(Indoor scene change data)
* * *

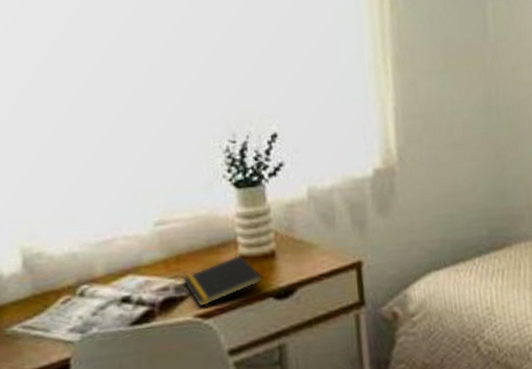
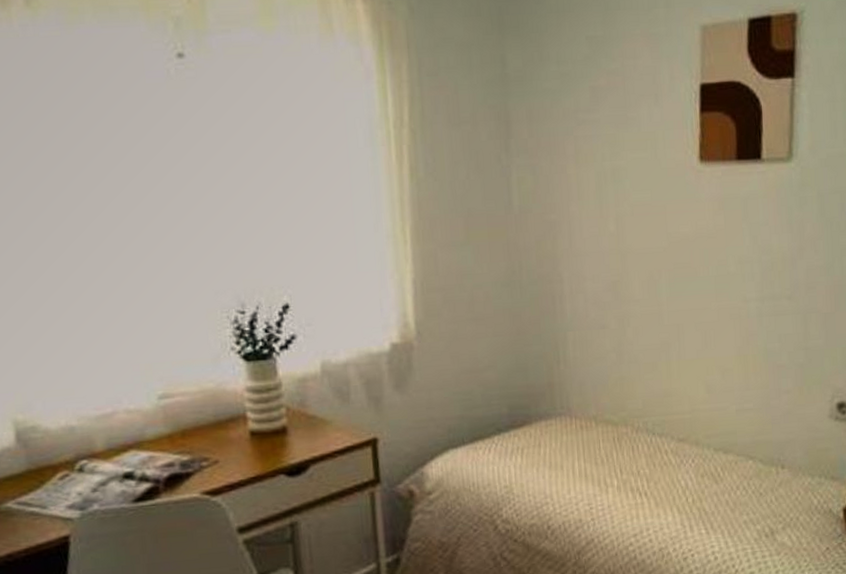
notepad: present [182,255,264,307] -> none [189,430,275,484]

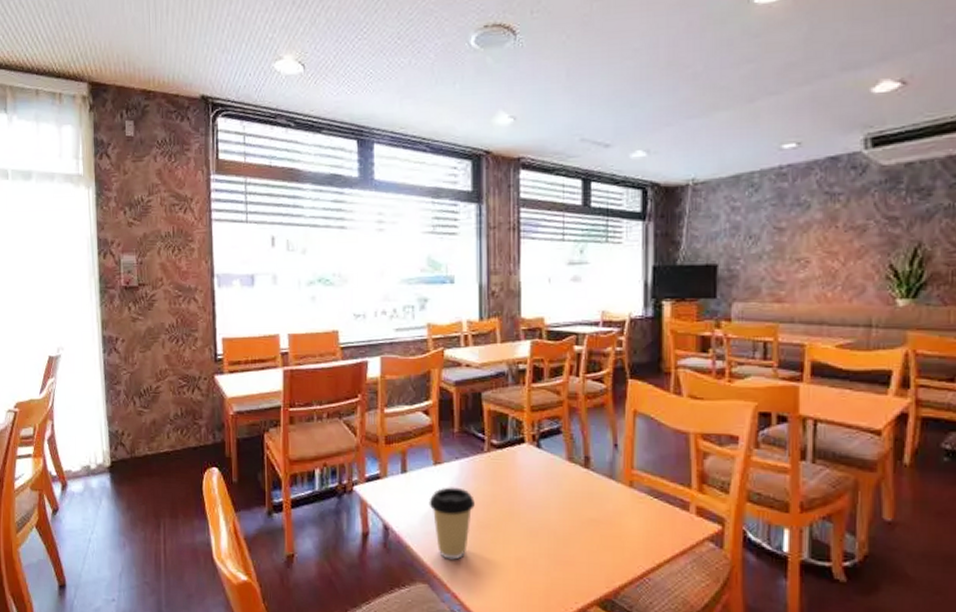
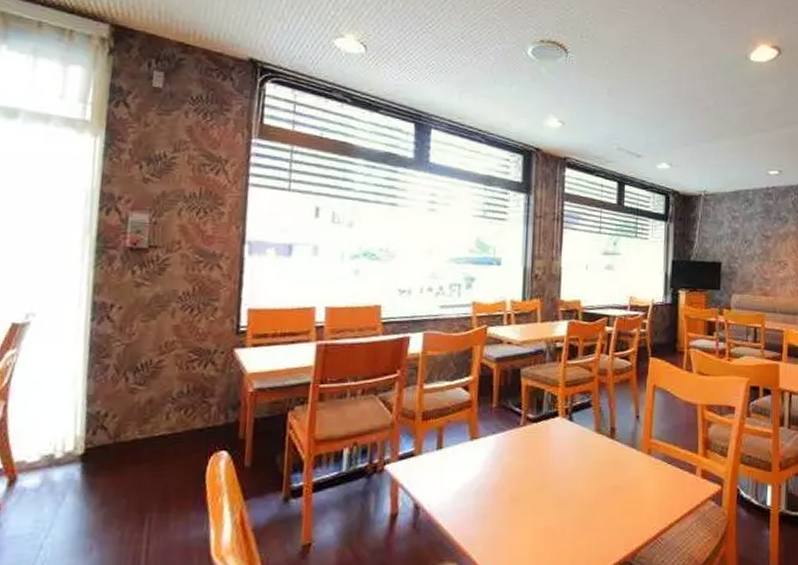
coffee cup: present [429,487,475,560] -> none [463,462,508,535]

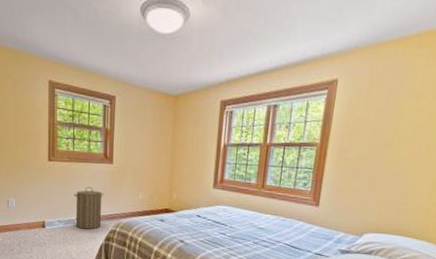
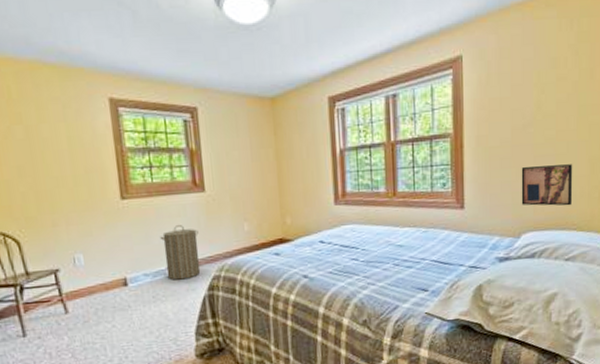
wall art: none [368,179,418,217] -> present [521,164,573,206]

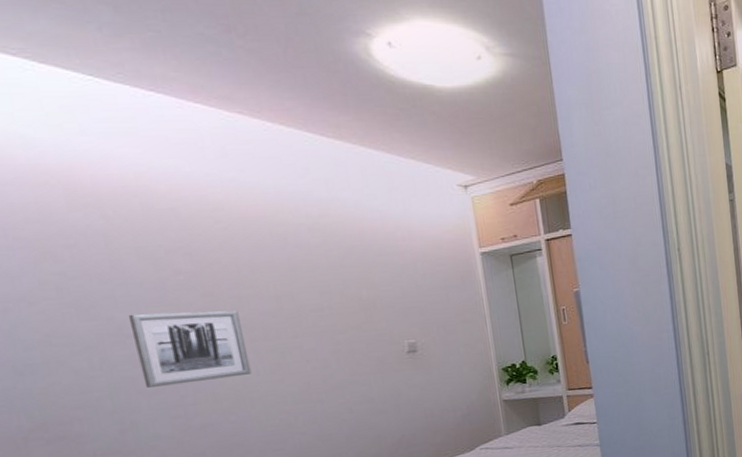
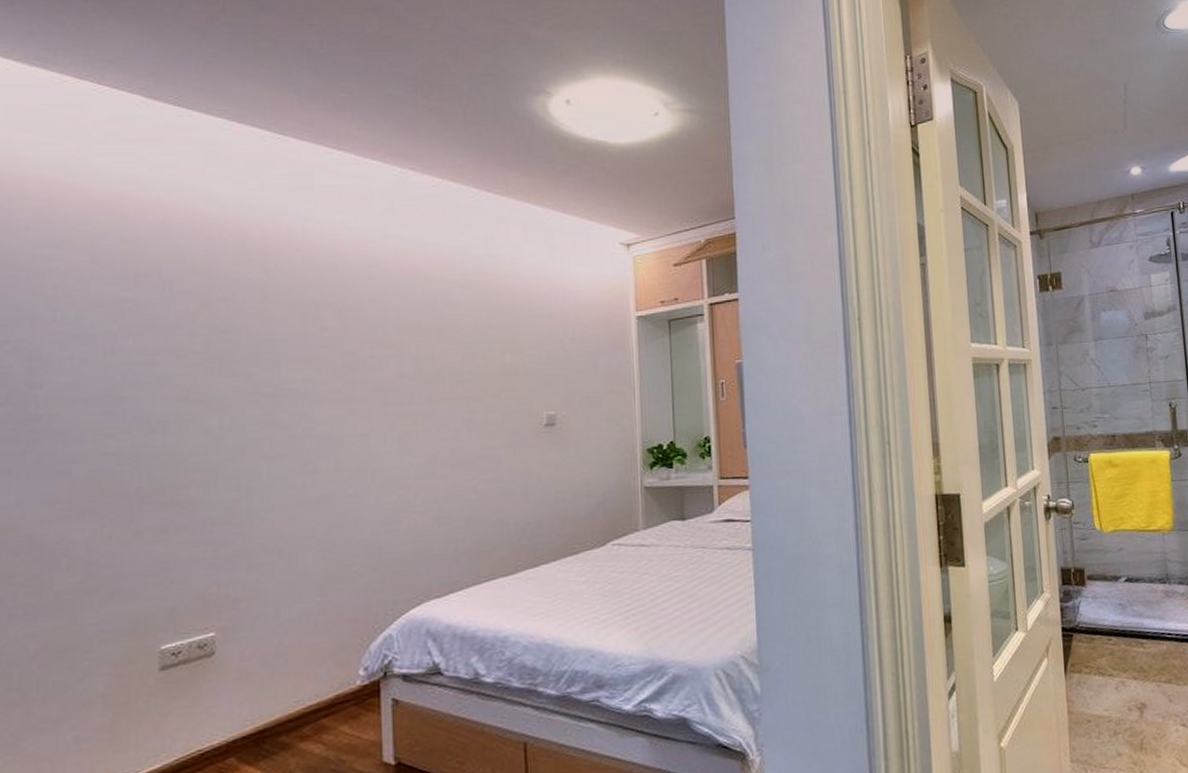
wall art: present [128,310,252,388] -> none [267,370,378,452]

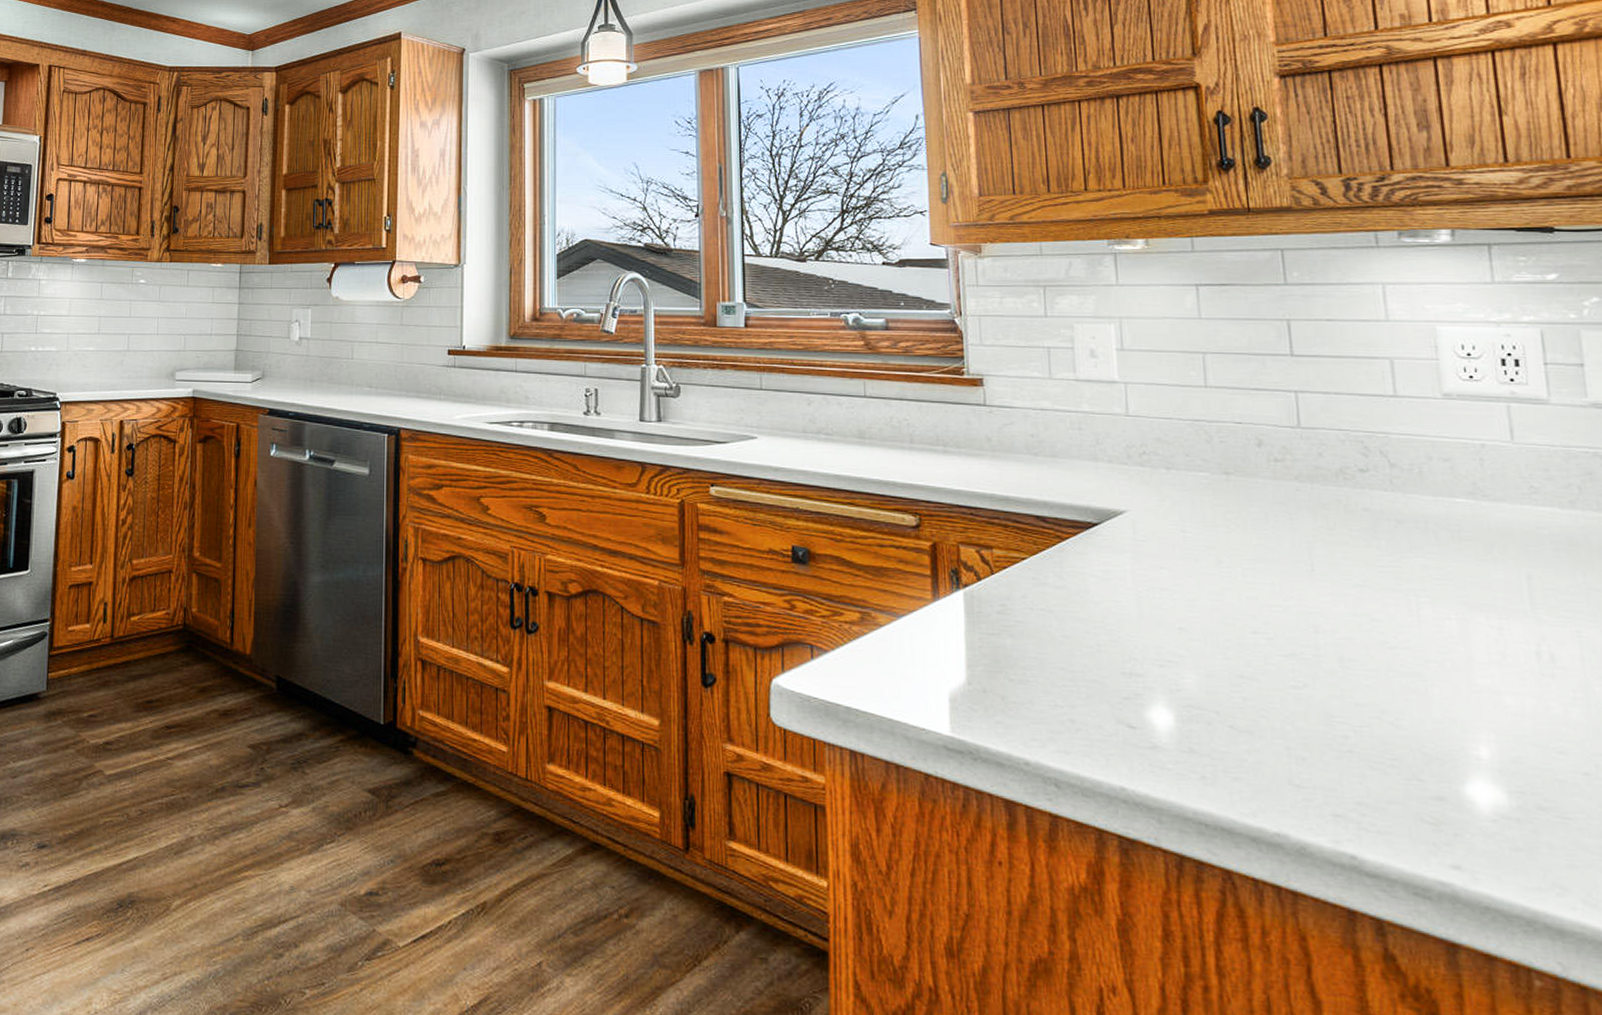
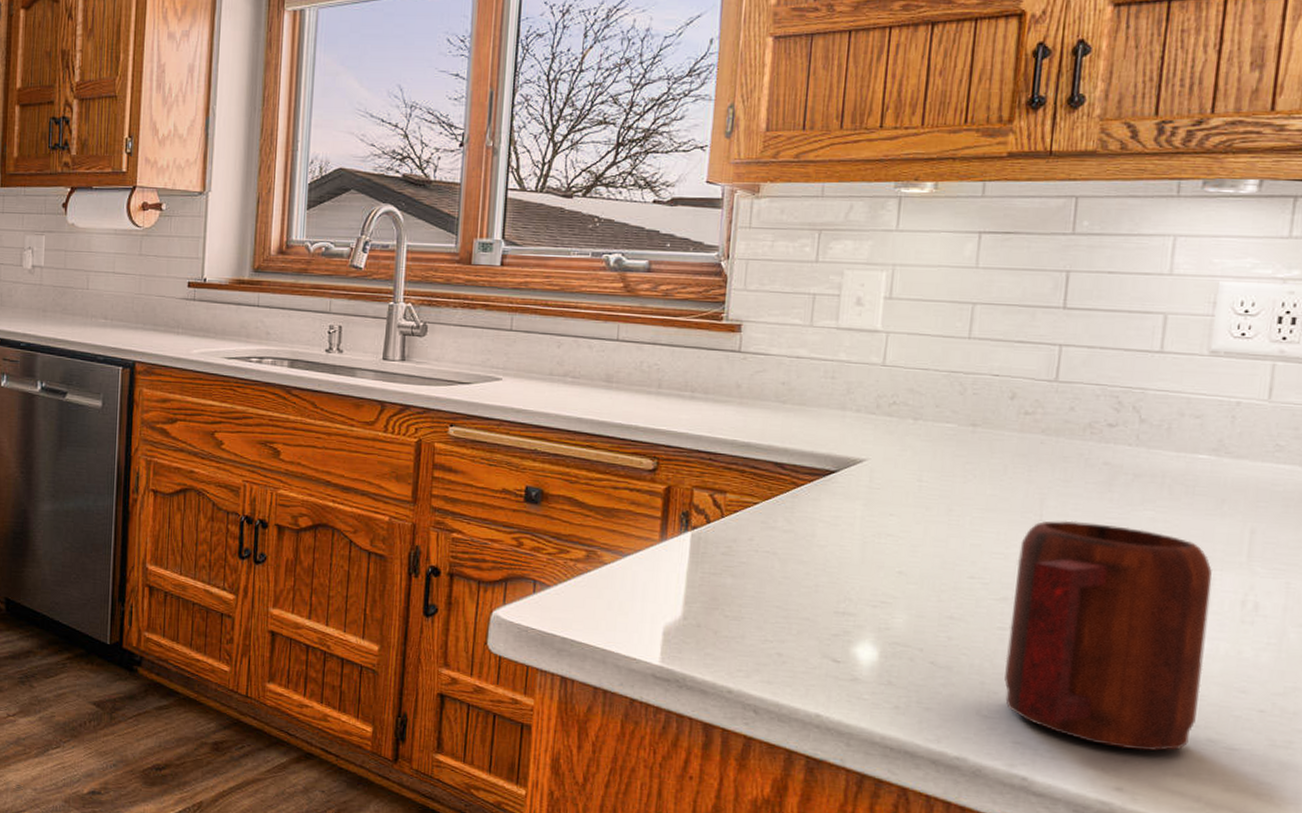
mug: none [1297,569,1520,823] -> present [1004,520,1212,751]

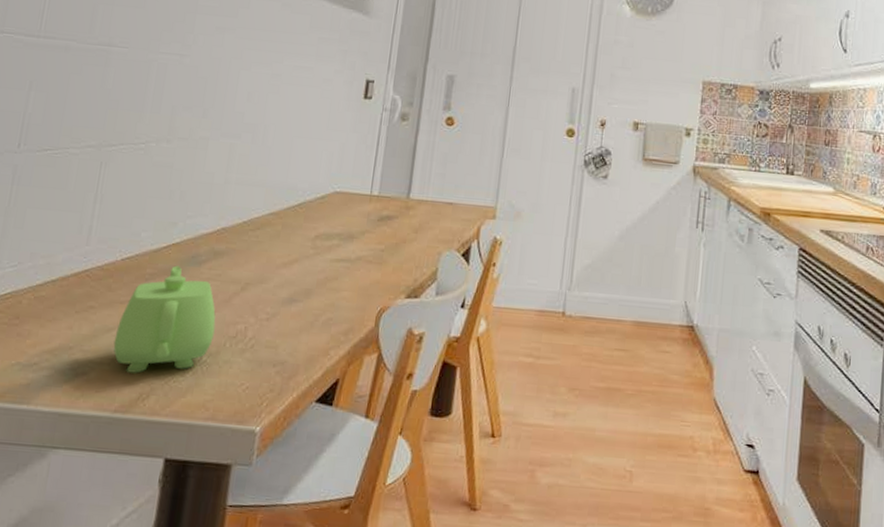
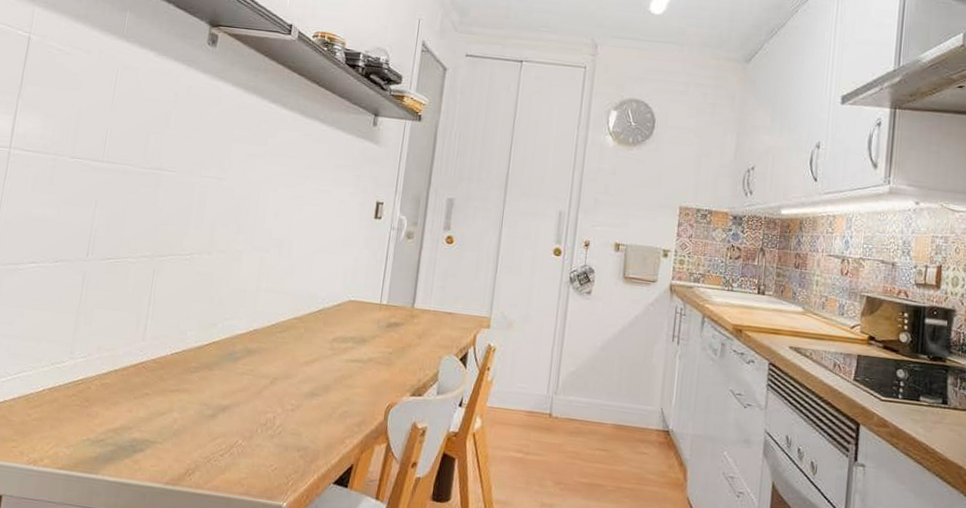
teapot: present [113,265,216,374] -> none [165,361,249,452]

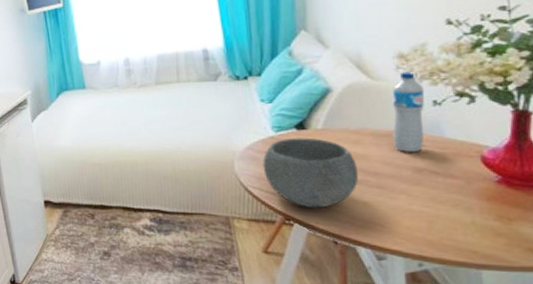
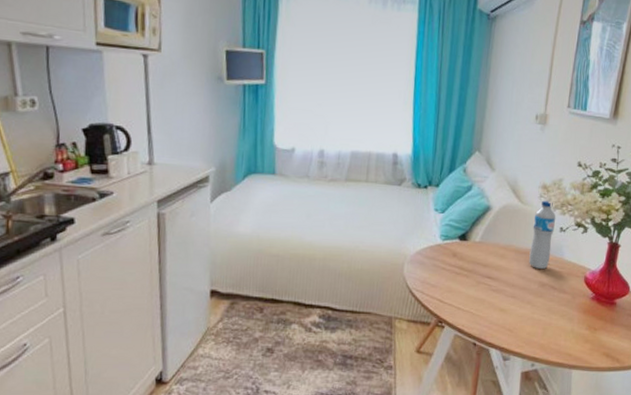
bowl: present [262,137,359,208] -> none [427,247,501,313]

* * *

*ACTIVITY*
Every entry must be written out exactly, with all pictures left out.

*TASK ANSWER*
notepad: present [182,255,264,307] -> none [189,430,275,484]

coffee cup: present [429,487,475,560] -> none [463,462,508,535]

wall art: none [368,179,418,217] -> present [521,164,573,206]

wall art: present [128,310,252,388] -> none [267,370,378,452]

mug: none [1297,569,1520,823] -> present [1004,520,1212,751]

teapot: present [113,265,216,374] -> none [165,361,249,452]

bowl: present [262,137,359,208] -> none [427,247,501,313]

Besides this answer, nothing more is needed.